Recently, Mohammed Buhari was arrested by operatives of the Economic and Financial Crimes Commission (EFCC) over a transaction that has the trappings of voodoo investment scheme. He allegedly obtained N20million from one Mrs. Florence Nwokocha, purportedly to invest in a lucrative oil and gas business with promises of mouth watery returns to the investor. Buhari was allegedly introduced to the lady by his account officer at Ecobank Plc and he agreed to pay Nwokocha, 30 percent annual interest on the sum. But once the money was transferred, Buhari cleaned out the account but never paid any interest to the woman. Sources at the EFCC revealed that the suspect claims he ran into trouble after he lost the bank guarantee which he secured from another new generation bank. The bank, he claims, voided the guarantee on the ground that the branch of the bank that processed it was not competent to do so.

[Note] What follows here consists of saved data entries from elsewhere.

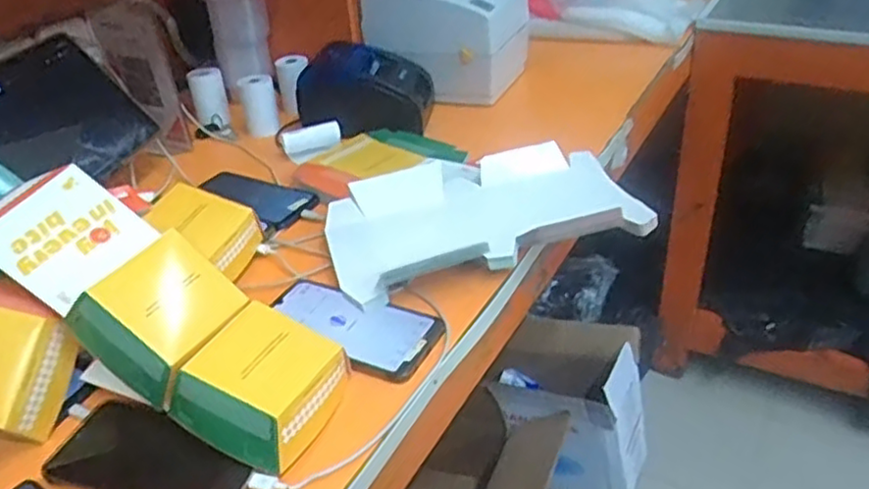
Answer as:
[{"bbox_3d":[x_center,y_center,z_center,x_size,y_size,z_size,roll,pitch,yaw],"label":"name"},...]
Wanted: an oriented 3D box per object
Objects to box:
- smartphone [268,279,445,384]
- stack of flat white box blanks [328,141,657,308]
[{"bbox_3d":[-0.080,0.073,0.628,0.167,0.014,0.082,13,39,25],"label":"smartphone"},{"bbox_3d":[0.051,-0.034,0.717,0.315,0.046,0.167,-13,35,-9],"label":"stack of flat white box blanks"}]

The fraudster sets out to manipulate the greed and gullibility of the victim and the more money he is likely to get from his victim.
The simple tips given below are your best protection.
- Do not respond to a scam letter by mail, email, fax, or telephone.
- Do not agree to any proposed meeting whether it is to take place in overseas or Nigeria.
- Do not give out your money under any circumstances.
- Do not give out your account details to strangers.
- Do not give out documents or other information about yourself or business, including your international passport or national identity card particulars as this may serve as basis for fraud.
- Do not be convinced by documents carrying the insignia/logo of the FGN, CBN, NNPC, NDDC, or any other government ministry, departments and agencies (MDAs).
- Do not accept proposals for remittance of money into your bank account.
- Do not prolong communication with potential fraudsters as this may convince and lure you into avoidable mess.
- Ensure the security of your vital documents relating to Bank Account, International Passport, National Identity Card, Fax/Telephone Numbers, E-mail Address, Insurance Certificates, Company Letter Head Papers, and Contractual Agreement.
- Be alert and more cautious, especially of friendly strangers.
- Do not engage in conversation with a person who approaches you for no apparent reasons. Walk away as quickly as you are able.
- Recognize when someone is trying to manipulate you, and resist, logically.
- Do not give out your telephone number, business or home address to strangers.
- Protect your home from strangers and search your rest room immediately after use by strangers.
- Be careful of aids and staff who advise you to invest in lucrative business with promises of mouth watery returns. They may be connivers or innocent-agents.
- When waiting for a bus, a traffic light, or a friend, be alert. Your stationary position makes you more vulnerable to attack – move around if possible.
- Do not get into a car that has changed directions to pick you up, unless you are very familiar with the occupant(s).
- Ensure that one of those natural weapons (key, pen, etc.) is accessible in case of an emergency.
- Know how to get to your destination, so that you will know when the driver deviates from the route. Get out of the car as soon as possible in such a situation.
- Always walk upright with air of confidence and at a steady pace. Make it appear you are in control. You will then exude a strong image, and potential criminals may avoid you.
- Cross the street if you see a group of male/female approaching you.
- Be attentive to voices, noises or footsteps behind you. If you are suspicious of someone or think you are being followed, quicken or slow your pace, suddenly cross the street, stop in a store or public place, or begin screaming. Swallow your shame and pride when necessary to scream to save your life and protect your property. The world is a stage and we are all actors and actresses acting out our parts at every moment.